Serveur © IRCAM - CENTRE POMPIDOU 1996-2005.
Tous droits réservés pour tous pays. All rights reserved.

A Real-Time Spatial Sound Processor for Music and Virtual Reality Applications

Jean-Marc Jot, Olivier Warusfel

ICMC 95, Banff (Canada) 1995
Copyright © Ircam - Centre Georges-Pompidou 1995

Abstract

The Spatialisateur, developed by Espaces Nouveaux and Ircam, is a real-time spatial processor which allows to reproduce and control the localization of sound sources and the projection of sounds in a real or virtual space. It can be configured for various reproduction formats over loudspeakers or headphones, and controlled through a higher-level user interface including perceptual attributes derived from psychoacoustical research. Applications include studio recording and computer music, virtual reality and multimedia, or variable acoustics in rooms (sound reinforcement and reverberation enhancement).

Introduction

The Spatialisateur was developed in the Max object-oriented software environment (Puckette 1991), and is implemented as a Max object (named Spat~) running in real-time on the Ircam Musical Workstation. Spat~ can also be considered as a library of elementary objects for real-time spatial processing of sounds (artificial reverberators, multichannel panoramic potentiometers, parametric equalizers...). This modularity allows one to configure the spatial processor for different applications or with different computational costs, depending on the reproduction format or set-up, the desired flexibility in controlling the room effect, and the available digital signal processing resources. The design approach focusses on giving the user the possibility of specifying the desired effect from the point of view of the listener rather than from the point of view of the technological apparatus of physical process which generates that effect. In a musical context, this allows the user to immediately take spatial effects into account at the composition stage, without refering to a particular electro-acoustical apparatus or performing space.

1. Processing Structure

To provide a global description of the reproduced effect, the temporal aspects and the directional aspects are integrated in a cost-efficient application, using the capacity of a single programmable digital signal processor per sound source, with no additional arithmetic hardware. Spat~ can be viewed as an extension of the system proposed in (Chowning 1971), allowing to control effectively and intuitively the direction of sound events as well as their distance or proximity (see section 3 below). The Spat~ processor is formed by cascade association of four configurable sub-modules, namely: Source~, Room~, Pan~, Out~. The Room~ module is a computationally efficient and scalable multi-channel reverberator based on multi-channel delay networks with feedback, designed to ensure the necessary naturalness and accuracy for music and virtual reality applications (Jot & al. 1995). The input signal (assumed devoid of reverberation) is pre-processed by the Source~ module, including a low-pass filter and a variable delay line to reproduce the air absorption and the Doppler effect. Input equalizers allow additional corrections according to the nature of the input signal(s) or to the position of the microphone(s) relative to the instrument.

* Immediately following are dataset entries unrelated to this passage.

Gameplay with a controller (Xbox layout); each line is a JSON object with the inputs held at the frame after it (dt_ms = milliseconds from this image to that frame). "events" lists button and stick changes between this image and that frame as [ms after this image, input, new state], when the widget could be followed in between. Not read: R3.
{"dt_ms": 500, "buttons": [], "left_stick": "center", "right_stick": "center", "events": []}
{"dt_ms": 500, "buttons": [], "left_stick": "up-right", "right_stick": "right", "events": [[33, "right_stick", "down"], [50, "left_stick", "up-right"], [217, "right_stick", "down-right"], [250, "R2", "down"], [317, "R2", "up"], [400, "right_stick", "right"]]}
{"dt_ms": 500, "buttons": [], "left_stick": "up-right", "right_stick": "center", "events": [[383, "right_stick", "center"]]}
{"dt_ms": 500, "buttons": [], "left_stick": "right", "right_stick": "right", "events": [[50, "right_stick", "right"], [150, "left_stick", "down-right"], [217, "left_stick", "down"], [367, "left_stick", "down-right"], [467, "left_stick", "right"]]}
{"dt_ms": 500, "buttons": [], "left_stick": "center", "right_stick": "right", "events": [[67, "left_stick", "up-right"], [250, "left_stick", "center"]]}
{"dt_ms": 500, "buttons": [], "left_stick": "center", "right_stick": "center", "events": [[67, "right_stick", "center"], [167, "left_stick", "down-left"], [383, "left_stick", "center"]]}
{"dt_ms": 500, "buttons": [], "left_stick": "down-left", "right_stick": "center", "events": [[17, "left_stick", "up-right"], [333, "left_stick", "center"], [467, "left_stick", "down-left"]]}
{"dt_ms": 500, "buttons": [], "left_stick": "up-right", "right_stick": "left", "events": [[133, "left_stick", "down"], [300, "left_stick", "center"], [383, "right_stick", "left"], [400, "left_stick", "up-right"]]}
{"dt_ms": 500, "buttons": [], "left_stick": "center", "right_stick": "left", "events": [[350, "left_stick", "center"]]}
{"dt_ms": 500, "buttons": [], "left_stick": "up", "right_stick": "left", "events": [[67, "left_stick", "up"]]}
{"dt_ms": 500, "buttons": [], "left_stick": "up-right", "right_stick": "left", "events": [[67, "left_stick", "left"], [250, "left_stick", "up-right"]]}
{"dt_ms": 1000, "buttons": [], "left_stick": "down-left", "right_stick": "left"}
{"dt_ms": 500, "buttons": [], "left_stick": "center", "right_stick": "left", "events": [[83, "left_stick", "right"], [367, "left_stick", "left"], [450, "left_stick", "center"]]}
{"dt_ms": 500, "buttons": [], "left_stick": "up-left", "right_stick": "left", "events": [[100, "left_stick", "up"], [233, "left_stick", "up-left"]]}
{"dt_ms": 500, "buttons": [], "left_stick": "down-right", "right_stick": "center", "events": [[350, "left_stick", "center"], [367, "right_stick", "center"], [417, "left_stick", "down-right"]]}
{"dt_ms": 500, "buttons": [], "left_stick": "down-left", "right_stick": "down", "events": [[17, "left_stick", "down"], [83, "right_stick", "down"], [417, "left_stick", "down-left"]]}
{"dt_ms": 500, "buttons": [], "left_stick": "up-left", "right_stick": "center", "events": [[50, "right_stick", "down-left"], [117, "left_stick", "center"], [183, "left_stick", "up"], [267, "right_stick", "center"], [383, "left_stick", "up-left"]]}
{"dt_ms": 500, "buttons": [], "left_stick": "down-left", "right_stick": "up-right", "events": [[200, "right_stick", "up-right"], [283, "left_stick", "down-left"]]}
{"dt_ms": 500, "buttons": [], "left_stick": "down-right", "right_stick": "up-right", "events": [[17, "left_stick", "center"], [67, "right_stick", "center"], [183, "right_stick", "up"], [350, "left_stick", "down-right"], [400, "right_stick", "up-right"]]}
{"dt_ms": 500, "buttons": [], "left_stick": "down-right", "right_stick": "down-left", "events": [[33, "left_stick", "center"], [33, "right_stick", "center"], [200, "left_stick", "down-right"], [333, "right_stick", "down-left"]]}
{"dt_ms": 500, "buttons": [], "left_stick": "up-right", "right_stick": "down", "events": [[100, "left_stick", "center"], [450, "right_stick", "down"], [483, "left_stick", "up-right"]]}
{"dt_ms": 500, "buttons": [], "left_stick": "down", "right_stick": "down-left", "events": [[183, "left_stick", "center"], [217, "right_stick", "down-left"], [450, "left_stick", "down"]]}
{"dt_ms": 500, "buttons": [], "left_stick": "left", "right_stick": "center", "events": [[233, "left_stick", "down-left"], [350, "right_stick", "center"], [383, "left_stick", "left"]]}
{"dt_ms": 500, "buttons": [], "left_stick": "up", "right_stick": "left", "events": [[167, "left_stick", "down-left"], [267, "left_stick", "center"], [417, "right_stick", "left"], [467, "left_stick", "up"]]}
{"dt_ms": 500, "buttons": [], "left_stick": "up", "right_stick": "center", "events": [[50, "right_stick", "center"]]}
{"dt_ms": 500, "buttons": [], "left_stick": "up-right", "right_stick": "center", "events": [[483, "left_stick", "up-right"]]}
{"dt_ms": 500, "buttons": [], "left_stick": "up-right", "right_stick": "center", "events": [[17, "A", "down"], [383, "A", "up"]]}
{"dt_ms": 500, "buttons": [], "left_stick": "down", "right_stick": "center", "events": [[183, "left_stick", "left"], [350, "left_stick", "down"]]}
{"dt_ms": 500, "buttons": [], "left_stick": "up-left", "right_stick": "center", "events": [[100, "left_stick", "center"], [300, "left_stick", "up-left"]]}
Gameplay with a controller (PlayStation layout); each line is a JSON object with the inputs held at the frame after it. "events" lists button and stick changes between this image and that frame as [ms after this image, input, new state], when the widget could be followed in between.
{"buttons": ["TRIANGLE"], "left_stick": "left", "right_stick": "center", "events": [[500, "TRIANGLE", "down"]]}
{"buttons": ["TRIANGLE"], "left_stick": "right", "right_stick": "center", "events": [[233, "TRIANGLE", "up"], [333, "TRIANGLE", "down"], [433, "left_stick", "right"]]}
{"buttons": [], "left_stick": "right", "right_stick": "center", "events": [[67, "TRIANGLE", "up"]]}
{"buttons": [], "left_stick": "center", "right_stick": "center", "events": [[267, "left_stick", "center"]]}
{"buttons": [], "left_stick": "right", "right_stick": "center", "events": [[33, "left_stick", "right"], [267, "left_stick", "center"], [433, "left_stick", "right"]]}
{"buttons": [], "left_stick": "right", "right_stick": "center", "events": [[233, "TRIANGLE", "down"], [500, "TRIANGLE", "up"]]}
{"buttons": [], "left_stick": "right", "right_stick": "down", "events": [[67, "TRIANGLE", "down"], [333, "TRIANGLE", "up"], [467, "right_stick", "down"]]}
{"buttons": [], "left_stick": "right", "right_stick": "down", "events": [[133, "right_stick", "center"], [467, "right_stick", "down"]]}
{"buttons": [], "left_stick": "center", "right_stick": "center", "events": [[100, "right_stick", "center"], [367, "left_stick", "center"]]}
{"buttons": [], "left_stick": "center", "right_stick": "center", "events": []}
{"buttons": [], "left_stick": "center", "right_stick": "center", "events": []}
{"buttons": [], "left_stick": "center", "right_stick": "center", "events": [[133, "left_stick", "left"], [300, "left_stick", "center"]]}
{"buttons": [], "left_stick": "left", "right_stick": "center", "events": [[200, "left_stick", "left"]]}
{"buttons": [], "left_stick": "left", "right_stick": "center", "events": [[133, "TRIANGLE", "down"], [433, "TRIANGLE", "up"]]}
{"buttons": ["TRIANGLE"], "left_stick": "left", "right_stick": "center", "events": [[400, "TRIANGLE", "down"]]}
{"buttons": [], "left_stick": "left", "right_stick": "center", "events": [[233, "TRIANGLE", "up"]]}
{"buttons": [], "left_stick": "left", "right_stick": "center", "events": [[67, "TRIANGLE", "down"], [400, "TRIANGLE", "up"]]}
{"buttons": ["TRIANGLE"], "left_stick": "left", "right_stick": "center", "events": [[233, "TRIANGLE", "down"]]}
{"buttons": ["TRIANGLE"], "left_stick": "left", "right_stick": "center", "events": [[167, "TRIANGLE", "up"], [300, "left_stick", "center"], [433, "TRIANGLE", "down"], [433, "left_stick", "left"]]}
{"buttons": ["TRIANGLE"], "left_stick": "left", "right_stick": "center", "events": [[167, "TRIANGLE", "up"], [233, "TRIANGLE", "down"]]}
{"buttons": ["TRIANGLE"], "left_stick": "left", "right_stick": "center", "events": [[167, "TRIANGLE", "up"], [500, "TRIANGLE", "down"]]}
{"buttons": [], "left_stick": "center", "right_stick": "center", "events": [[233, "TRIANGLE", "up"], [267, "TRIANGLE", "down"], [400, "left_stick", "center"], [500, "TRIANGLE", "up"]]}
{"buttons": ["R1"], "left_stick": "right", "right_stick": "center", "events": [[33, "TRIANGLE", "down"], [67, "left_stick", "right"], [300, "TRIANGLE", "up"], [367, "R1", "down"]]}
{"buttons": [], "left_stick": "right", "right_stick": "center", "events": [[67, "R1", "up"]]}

2. Configuration According to the Reproduction Context

The directional distribution module Pan~ converts the multi-channel output of the Room~ module to a given reproduction format, while simultaneously allowing to control the apparent direction of the sound source. It can be configured for two-channel formats, including three-dimensional stereophony (binaural or transaural) over headphones or over a pair of loudspeakers (Jot & al. 1995), and the simulation of coincident or non-coincident microphone recordings. Multi-channel configurations, appropriate for studios or auditoria, include the '3/2-stereo' format derived from the motion picture industry (Thiele 1993) or systems of 4 to 8 loudspeakers allowing to reproduce all directions in the horizontal plane. The reproduced effect can be specified irrespective of the reproduction context and is, as much as possible, preserved from one reproduction mode or listening room to another. The Out~ module allows to compensate for the frequency response of the loudspeakers or headphones and for time lags due to the geometry of the loudspeaker system. Additionnally, when the listening room is not acoustically neutral, the processor can take into account measurements made at a reference listening position in order to automatically perform the necessary corrections in the room effect synthesis, so that the perceived effect at the reference position be as close as possible to the specification given by the user.

3. Perceptual Control Interface

The reproduced effect can be specified through a higher-level user-interface, which controls the different signal processing modules in Spat~ simultaneously. Its heart is a perceptual control module derived from psychoacoustical research carried out at Ircam (Jullien 1995, Warusfel 1990). The perceptual approach makes it possible to design a spatial processor which does not rely on a physical and geometrical description of the virtual environment for synthesizing the artificial room effect (e.g. Moore 1983, Foster & al. 1991). Instead, the user-interface is directly related to the perception of the reproduced sound by the listener, which is described by a small number of mutually independent perceptual factors:

source proximity, brilliance and warmth (energy and spectrum of direct sound and early reflections),
room presence and envelopment (relative energies of direct sound, early and late room effect),
running reverberance (early decay time), late reverberance (late decay time)
heaviness and liveness (variation of decay time with frequency)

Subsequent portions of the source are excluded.